I keep thinking I can stop talking for the day....but let's be real, I've got all this information bottled up in my head. I feel like I need to memorize every detail about Mr N, everything is so vitally important.
When Mr N had his speech evaluation in February they had us keep track of every word he said for about a month. He didn't have 20 words. I was shocked, I hadn't realized how much his speech had regressed. I'm thinking he had at least 50 at 15 months. What is wrong with me? How, as his mother, hadn't I realized how much he was regressing? Was it denial? Was I too consumed with all the other stress in my life that I just didn't notice? We just bought a house and the first 6 weeks we had contractors here every day. Was that too distracting? As soon as we got the diagnosis I regretted buying the house, how on earth were we supposed to make this house a home when we needed to make Mr N whole?
When the infant teacher was coming once a week is when Mr N had his first speech break through. She was teaching him "put in", he started saying "put in" a couple of days later. When she first started I would spend hours each day imitating what she had done with him, so set to expedite his recovery, to help him more. It seemed to help.
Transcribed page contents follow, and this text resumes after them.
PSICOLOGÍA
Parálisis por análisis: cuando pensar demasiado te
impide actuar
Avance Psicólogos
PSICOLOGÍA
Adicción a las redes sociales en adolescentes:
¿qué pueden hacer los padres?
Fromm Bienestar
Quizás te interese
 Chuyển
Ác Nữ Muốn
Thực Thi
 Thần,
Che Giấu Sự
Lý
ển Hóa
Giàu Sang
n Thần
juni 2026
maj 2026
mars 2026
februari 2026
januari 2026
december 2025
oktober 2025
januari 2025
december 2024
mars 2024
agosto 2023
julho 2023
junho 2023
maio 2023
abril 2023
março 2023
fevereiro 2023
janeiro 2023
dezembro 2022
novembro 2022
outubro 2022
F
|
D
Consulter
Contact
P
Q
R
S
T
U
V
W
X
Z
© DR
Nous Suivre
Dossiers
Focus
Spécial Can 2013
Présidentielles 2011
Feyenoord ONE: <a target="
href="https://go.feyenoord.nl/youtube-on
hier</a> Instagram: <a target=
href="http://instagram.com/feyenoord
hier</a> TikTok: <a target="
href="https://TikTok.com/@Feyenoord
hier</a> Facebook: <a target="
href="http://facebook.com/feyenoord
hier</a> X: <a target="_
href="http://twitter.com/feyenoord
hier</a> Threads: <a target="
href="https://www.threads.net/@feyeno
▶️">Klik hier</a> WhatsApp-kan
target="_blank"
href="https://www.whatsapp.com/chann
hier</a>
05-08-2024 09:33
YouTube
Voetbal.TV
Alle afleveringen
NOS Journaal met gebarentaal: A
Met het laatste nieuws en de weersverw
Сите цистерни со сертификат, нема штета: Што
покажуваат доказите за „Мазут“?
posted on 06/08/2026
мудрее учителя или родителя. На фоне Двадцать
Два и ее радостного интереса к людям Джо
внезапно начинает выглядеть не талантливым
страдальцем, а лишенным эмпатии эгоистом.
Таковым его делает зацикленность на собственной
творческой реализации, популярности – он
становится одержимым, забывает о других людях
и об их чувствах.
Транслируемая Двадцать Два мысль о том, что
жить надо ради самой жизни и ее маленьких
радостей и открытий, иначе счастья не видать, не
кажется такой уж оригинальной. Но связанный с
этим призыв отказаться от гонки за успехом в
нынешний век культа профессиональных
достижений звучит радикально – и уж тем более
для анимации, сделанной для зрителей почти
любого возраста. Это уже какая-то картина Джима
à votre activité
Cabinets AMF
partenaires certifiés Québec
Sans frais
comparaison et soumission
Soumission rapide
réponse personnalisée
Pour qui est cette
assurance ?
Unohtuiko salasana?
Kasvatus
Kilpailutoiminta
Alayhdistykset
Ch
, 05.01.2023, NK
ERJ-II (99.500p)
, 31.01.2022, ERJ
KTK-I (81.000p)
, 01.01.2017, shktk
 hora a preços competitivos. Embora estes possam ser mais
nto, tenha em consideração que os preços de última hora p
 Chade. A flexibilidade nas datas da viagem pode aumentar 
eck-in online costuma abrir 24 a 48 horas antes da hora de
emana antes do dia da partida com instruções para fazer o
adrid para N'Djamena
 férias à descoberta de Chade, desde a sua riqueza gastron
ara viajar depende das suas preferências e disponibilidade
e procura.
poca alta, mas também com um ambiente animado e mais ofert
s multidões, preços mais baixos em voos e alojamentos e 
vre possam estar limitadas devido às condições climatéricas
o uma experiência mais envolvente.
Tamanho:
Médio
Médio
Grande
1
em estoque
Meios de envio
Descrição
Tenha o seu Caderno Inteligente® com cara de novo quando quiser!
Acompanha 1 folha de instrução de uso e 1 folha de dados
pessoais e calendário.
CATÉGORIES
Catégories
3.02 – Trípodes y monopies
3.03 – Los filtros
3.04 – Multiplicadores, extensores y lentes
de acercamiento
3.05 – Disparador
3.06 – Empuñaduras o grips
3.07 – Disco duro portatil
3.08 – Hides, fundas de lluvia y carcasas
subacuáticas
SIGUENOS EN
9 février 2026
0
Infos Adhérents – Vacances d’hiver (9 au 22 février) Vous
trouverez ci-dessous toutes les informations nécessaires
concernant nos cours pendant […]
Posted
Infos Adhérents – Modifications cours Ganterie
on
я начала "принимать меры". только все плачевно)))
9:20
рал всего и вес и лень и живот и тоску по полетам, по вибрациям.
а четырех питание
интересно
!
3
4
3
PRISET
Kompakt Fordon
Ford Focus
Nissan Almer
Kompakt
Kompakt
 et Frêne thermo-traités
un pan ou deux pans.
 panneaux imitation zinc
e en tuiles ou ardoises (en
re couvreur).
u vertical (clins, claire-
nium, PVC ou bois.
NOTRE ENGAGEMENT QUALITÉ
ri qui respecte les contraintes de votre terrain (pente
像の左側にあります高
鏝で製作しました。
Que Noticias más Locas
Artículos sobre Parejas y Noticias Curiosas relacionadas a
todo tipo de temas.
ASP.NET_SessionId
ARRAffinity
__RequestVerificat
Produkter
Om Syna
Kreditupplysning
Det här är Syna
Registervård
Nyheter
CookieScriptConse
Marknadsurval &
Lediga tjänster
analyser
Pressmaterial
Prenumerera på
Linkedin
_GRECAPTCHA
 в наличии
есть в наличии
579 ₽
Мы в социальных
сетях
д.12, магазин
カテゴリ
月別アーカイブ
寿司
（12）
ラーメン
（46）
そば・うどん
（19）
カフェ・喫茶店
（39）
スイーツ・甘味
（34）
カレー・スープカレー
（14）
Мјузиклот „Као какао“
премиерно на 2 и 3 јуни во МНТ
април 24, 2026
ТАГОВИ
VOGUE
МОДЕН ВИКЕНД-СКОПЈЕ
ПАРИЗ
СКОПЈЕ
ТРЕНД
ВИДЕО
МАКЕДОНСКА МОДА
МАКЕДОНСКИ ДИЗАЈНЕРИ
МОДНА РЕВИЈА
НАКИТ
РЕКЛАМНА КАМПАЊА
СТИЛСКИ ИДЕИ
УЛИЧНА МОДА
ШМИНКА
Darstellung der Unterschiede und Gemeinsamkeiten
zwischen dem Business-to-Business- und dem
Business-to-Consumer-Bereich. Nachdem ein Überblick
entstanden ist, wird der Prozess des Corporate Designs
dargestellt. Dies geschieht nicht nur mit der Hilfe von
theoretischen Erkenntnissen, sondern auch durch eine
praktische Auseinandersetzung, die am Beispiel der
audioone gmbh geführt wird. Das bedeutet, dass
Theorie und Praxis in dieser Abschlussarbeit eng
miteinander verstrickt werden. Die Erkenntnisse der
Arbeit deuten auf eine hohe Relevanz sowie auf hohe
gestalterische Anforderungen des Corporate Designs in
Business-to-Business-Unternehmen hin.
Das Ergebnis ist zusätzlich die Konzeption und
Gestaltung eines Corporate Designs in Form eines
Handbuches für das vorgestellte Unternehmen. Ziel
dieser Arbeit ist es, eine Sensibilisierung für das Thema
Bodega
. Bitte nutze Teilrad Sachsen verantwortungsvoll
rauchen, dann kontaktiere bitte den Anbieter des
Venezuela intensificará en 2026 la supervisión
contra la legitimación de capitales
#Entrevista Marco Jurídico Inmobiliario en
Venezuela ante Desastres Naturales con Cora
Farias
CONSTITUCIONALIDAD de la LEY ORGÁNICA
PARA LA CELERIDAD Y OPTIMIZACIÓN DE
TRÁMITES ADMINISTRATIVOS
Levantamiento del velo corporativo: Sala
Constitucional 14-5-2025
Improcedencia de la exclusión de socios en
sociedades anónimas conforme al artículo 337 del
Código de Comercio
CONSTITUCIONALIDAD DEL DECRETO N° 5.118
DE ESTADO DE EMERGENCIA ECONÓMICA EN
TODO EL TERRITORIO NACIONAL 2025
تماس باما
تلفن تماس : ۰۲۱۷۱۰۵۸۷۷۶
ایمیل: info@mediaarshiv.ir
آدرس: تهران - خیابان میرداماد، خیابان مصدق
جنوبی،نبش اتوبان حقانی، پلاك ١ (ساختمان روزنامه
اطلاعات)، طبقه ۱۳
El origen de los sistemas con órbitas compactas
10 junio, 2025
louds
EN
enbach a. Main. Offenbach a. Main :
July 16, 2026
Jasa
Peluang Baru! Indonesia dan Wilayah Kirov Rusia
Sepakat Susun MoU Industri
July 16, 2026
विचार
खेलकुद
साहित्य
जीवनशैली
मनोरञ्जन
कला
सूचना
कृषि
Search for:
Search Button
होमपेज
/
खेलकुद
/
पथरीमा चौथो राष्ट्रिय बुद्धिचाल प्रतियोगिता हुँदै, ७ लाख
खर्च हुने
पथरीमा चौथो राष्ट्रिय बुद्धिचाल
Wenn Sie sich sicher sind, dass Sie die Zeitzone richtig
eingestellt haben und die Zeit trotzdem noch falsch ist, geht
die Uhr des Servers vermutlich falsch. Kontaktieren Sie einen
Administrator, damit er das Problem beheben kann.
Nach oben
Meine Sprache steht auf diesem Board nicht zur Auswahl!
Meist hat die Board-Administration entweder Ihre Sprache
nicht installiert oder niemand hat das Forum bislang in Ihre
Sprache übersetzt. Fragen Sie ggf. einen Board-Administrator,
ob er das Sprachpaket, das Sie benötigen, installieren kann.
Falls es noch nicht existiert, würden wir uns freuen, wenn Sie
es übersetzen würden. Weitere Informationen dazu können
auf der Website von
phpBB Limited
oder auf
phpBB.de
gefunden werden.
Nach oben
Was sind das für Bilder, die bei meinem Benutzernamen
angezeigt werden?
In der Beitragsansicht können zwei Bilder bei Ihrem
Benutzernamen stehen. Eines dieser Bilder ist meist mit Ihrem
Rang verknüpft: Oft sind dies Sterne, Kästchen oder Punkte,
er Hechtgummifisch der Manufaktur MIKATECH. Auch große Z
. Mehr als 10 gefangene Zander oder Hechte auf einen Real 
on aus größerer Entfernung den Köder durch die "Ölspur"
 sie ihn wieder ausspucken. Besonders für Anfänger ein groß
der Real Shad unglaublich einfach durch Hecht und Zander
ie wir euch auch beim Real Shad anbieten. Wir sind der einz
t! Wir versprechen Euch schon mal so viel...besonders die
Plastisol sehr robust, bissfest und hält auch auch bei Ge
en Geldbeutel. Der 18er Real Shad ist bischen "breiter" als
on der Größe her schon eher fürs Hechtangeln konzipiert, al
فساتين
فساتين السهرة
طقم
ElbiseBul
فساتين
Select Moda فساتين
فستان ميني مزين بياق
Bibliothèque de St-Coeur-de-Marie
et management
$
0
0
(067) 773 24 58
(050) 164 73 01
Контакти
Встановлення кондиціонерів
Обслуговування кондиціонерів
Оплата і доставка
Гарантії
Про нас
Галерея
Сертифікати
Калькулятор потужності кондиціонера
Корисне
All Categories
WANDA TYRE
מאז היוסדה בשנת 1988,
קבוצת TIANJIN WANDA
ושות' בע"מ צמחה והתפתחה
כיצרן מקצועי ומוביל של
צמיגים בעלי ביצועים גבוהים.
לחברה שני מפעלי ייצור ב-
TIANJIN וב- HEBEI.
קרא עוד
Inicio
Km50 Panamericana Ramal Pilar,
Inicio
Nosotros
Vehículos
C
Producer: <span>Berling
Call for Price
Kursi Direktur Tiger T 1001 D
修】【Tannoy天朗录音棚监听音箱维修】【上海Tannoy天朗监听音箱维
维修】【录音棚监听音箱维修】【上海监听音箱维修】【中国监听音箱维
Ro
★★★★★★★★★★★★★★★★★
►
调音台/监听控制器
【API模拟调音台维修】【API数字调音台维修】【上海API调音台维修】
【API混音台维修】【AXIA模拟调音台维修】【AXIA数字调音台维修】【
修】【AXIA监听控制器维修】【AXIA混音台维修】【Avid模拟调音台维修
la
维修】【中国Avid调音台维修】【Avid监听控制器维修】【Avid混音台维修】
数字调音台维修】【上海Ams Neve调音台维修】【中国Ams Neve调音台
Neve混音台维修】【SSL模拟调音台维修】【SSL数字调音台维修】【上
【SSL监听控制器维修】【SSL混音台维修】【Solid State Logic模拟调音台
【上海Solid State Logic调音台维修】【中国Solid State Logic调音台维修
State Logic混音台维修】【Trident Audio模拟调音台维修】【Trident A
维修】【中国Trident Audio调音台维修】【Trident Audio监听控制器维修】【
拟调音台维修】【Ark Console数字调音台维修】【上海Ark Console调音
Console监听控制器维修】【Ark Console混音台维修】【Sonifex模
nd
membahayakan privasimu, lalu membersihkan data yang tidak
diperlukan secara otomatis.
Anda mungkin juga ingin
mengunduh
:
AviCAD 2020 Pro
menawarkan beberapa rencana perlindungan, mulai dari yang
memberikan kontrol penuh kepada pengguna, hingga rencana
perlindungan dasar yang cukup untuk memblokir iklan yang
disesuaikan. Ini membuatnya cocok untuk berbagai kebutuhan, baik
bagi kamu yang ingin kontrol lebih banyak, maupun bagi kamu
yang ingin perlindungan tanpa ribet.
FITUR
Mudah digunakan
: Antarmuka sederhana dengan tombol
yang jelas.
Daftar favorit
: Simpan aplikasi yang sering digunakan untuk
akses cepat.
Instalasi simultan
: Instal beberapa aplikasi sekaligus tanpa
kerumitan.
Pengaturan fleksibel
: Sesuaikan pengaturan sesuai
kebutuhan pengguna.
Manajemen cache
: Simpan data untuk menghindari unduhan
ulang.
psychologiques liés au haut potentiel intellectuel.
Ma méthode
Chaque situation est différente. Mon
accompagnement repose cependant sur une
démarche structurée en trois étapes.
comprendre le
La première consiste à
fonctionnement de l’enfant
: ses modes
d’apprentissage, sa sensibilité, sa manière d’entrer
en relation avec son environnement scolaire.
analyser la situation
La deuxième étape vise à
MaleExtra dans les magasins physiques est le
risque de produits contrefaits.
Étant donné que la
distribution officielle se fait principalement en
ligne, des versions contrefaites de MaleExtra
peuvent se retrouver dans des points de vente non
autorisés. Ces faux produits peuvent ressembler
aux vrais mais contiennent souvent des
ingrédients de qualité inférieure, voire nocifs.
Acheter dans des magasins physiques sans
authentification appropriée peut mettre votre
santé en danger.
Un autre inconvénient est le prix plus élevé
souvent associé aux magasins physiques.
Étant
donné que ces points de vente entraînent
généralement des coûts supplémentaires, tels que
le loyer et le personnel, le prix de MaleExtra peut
One Saturday about a week before the contractors were done working on the house, I had gone out to the garage to put the flooring in the bathroom, as it was required for the inspection in 6 days. I worked out there for a couple of hours while Mike kept the kids busy in the house. When I was finished I walked in the front door and Mr N said "mama". I cried and cried. My little man said "mama". It'd probably been more than a year since he'd lost that most precious word. My baby boy said "mama". My heart welled up with joy.
Every word he says is a beautiful miracle, I still rejoice and dance and praise him. He said at least 7 new words last week. Today he has said two new words. Each word is worthy of praise and celebration.
The tears are flowing here! So proud of Mr. N for his amazing progress, and so happy for you to hear that beautiful word again.